Zu diesen Versuchen ist es jedoch nicht mehr gekommen. 

Phlegmone-Versuche:

Der Grund für die Inbetriebnahme einer Phlegmonestation geht auf Heinrich Himmler zurück. Er will die Wirksamkeit der Sulfonamide, die er bezweifelt, untersuchen und die rückständige, deutsche Kriegsmedizin voranbringen. Außerdem schwebt ihm vor, durch seinen Glauben an biochemische Mittel ein deutsches Pendant zu Penicillin zu schaffen. Am besten ein Mittel das noch breitflächiger eingesetzt werden kann. Dazu ordnet er Versuche in Ravensbrück und Dachau an.
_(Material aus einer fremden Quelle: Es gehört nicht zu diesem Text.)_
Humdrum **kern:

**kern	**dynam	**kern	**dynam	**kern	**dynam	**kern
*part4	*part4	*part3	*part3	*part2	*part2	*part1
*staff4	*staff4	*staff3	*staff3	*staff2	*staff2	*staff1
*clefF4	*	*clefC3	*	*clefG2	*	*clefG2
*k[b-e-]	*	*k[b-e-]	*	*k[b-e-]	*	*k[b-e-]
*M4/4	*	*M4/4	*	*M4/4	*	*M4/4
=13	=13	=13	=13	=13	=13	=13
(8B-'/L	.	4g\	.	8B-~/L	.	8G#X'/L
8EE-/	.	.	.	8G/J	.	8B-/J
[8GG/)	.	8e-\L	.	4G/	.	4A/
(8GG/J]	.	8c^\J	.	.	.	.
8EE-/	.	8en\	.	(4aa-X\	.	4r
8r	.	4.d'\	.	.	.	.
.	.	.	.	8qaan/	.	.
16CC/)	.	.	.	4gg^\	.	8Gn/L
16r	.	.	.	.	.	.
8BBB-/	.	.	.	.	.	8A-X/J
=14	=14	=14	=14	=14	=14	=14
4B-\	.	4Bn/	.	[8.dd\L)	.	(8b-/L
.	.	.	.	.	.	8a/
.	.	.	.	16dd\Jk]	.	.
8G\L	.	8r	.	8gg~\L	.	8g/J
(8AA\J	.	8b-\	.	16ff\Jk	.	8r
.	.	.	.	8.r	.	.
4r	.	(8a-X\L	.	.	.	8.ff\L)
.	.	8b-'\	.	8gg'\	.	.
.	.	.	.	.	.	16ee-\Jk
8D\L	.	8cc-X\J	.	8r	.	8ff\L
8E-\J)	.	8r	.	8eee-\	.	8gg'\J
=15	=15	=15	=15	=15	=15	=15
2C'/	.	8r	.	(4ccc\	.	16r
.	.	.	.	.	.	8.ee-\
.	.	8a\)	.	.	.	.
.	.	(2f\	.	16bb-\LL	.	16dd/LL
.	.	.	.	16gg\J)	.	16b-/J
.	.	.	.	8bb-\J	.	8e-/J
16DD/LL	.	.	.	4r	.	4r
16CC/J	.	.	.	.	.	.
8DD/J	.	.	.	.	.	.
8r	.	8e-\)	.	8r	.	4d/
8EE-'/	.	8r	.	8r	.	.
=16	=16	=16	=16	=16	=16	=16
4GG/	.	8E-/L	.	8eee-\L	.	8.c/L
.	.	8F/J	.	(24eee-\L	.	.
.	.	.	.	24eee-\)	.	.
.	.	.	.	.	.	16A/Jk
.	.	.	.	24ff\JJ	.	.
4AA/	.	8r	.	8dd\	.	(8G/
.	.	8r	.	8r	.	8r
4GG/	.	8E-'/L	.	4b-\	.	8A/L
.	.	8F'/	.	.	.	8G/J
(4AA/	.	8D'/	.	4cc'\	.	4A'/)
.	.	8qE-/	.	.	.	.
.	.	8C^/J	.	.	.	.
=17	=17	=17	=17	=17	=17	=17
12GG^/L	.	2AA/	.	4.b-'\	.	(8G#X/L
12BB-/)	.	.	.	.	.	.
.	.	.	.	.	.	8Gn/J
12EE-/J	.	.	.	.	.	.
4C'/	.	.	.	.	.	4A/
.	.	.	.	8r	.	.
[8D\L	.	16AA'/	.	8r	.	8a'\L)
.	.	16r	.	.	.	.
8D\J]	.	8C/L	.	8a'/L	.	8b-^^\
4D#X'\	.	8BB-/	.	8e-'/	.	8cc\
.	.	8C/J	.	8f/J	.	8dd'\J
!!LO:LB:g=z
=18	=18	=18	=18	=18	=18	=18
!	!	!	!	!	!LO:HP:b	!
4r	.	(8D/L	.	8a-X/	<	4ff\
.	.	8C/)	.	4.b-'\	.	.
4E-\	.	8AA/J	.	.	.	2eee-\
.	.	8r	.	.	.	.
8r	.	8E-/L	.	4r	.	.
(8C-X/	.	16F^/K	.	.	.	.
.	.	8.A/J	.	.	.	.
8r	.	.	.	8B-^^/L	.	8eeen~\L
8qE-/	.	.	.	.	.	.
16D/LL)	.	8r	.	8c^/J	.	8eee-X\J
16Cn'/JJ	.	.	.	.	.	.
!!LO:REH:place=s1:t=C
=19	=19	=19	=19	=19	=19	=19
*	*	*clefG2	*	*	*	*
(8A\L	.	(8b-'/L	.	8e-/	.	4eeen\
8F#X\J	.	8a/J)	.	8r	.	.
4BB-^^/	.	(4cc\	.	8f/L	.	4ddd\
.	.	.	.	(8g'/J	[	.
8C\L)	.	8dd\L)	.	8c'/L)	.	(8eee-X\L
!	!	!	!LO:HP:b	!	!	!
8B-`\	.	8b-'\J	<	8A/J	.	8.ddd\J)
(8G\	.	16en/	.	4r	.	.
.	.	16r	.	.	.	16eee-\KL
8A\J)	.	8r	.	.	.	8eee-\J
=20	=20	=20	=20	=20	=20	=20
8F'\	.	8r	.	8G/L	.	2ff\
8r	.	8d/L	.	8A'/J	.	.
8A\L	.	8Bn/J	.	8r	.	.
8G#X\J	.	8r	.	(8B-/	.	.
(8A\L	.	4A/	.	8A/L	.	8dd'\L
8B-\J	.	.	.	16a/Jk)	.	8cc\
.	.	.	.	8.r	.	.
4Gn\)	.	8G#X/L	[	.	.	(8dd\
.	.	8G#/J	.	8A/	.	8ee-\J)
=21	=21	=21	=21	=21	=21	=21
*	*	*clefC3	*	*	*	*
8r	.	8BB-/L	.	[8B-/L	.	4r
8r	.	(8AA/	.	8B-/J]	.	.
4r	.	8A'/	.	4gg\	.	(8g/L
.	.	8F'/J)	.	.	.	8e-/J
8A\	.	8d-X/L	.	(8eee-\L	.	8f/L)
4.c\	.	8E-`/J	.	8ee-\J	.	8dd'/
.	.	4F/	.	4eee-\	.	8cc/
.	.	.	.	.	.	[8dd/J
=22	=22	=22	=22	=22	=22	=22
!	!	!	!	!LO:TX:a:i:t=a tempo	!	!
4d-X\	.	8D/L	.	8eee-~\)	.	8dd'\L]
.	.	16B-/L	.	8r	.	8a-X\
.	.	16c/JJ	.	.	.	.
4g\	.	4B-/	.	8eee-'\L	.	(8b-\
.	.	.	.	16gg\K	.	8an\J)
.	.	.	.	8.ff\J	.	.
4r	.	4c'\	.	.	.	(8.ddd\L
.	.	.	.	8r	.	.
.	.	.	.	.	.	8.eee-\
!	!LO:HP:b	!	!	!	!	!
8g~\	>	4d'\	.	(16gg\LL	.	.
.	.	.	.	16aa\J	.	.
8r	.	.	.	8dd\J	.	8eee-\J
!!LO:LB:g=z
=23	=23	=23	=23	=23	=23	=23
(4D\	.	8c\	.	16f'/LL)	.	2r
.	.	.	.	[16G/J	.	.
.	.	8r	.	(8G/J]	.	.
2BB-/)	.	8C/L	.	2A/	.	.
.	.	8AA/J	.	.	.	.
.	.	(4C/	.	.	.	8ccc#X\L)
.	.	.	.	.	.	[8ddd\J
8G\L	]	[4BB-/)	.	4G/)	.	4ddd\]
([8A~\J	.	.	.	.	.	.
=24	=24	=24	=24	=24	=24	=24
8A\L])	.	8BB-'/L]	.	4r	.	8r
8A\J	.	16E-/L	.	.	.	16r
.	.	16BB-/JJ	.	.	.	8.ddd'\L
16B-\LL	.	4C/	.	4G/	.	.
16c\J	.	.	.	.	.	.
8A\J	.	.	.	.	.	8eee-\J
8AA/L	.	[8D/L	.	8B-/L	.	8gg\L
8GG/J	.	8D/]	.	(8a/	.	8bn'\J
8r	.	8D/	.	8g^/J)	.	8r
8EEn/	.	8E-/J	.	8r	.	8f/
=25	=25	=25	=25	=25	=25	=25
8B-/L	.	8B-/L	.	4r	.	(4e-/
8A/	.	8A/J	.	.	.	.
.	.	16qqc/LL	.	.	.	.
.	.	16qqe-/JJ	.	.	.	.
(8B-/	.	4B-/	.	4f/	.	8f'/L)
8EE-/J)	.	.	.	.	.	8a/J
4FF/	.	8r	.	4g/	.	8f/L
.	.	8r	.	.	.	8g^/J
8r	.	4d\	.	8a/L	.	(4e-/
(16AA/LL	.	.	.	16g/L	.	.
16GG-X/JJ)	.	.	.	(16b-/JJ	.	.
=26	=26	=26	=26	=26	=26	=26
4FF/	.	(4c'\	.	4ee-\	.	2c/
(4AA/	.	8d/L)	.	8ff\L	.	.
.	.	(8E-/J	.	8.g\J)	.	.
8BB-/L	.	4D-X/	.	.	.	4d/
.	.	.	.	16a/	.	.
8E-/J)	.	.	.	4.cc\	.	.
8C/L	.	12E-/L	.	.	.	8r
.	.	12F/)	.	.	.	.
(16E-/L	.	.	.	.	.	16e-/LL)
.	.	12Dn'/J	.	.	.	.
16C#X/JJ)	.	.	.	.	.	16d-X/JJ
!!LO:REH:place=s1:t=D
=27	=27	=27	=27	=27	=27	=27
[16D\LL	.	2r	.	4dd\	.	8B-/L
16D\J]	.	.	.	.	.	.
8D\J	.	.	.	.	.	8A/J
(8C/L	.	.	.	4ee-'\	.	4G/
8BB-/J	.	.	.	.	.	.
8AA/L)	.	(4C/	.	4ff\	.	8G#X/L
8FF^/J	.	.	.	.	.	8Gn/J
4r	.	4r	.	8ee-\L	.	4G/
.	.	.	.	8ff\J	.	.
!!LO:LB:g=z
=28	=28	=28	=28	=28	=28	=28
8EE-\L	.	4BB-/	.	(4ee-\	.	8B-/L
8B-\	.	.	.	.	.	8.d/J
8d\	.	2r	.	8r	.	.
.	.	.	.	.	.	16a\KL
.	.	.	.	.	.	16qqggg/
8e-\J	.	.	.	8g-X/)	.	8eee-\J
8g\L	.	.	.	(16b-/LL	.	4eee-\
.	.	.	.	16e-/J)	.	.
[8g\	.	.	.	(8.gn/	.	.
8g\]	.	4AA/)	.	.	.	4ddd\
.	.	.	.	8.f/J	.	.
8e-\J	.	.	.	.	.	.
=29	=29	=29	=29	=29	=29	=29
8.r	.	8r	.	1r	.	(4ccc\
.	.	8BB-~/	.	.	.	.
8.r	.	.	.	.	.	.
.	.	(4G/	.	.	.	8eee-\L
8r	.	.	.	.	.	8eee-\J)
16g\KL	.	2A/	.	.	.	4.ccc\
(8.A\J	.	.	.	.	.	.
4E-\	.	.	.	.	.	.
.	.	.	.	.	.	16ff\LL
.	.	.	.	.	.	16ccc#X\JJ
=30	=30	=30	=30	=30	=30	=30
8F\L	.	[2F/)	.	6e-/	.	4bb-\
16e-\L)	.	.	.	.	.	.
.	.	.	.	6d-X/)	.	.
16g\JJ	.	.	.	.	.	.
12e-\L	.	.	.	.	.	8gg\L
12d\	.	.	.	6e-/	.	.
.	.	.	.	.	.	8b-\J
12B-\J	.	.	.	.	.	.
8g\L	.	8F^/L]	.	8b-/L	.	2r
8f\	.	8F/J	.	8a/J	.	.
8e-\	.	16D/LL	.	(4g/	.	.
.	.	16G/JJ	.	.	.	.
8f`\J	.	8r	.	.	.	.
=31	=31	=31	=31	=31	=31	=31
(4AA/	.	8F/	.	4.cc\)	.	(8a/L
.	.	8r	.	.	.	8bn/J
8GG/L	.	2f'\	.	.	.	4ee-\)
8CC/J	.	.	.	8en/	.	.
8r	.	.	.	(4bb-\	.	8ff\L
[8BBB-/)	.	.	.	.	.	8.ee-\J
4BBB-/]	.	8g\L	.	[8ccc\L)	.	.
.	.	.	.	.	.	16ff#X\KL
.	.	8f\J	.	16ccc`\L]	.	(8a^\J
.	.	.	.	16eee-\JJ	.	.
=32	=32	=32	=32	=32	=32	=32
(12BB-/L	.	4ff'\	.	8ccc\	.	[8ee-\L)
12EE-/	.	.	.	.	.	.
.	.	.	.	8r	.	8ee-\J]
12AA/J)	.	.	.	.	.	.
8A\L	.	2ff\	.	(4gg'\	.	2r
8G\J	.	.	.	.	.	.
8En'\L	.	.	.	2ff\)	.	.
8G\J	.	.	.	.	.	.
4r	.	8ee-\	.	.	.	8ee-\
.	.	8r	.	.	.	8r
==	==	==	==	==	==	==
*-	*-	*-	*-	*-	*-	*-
Die Phlegmonestation befindet sich in der 3. Abteilung des 1. Blocks im Konzentrationslager in Dachau. Die Versuche beginnen in der chirurgischen Abteilung, die man als erste richtige Versuchsstation bezeichnen kann. Dort entnimmt man den Kranken flüssigen Eiter, normalerweise 10 ccm, und spritzt ihn verschiedenen Gefangenen unter die Haut; entweder in die Muskeln oder in die Venen. Fast täglich wird diese Prozedur wiederholt, vorwiegend an polnischen Geistlichen. Diese werden meist direkt in der Kirche oder auf Massenveranstaltungen festgenommen und in die Konzentrationslager gebracht. Sie werden aufgrund ihres besseren, gesundheitlichen Zustandes für die Versuche verwendet, da sich die ausgehungerten Häftlinge dafür nicht mehr eignen. Aber auch holländische und tschechische Geistliche entkommen den Qualen nicht. Einige sterben an einer schnellen, generalisierten Sepsis, andere kämpfen wochen- sogar monatelang unter größten Leiden um ihr Leben. Nachdem dann Dr. Lolling den Befehl und Prof. Grawitz aus Berlin die Aufsicht übernommen hat, werden die Versuche noch rücksichtsloser durchgeführt. In der ersten Abteilung, der Chirurgie, werden die Eiterherde entweder durch Aufstechen der Abszesse und Phlegmone ‚geheilt’. Nach ein bis drei Stunden treten jedoch schon akute Anzeichen eines Schüttelfrostes und eine schwere Blutvergiftung auf.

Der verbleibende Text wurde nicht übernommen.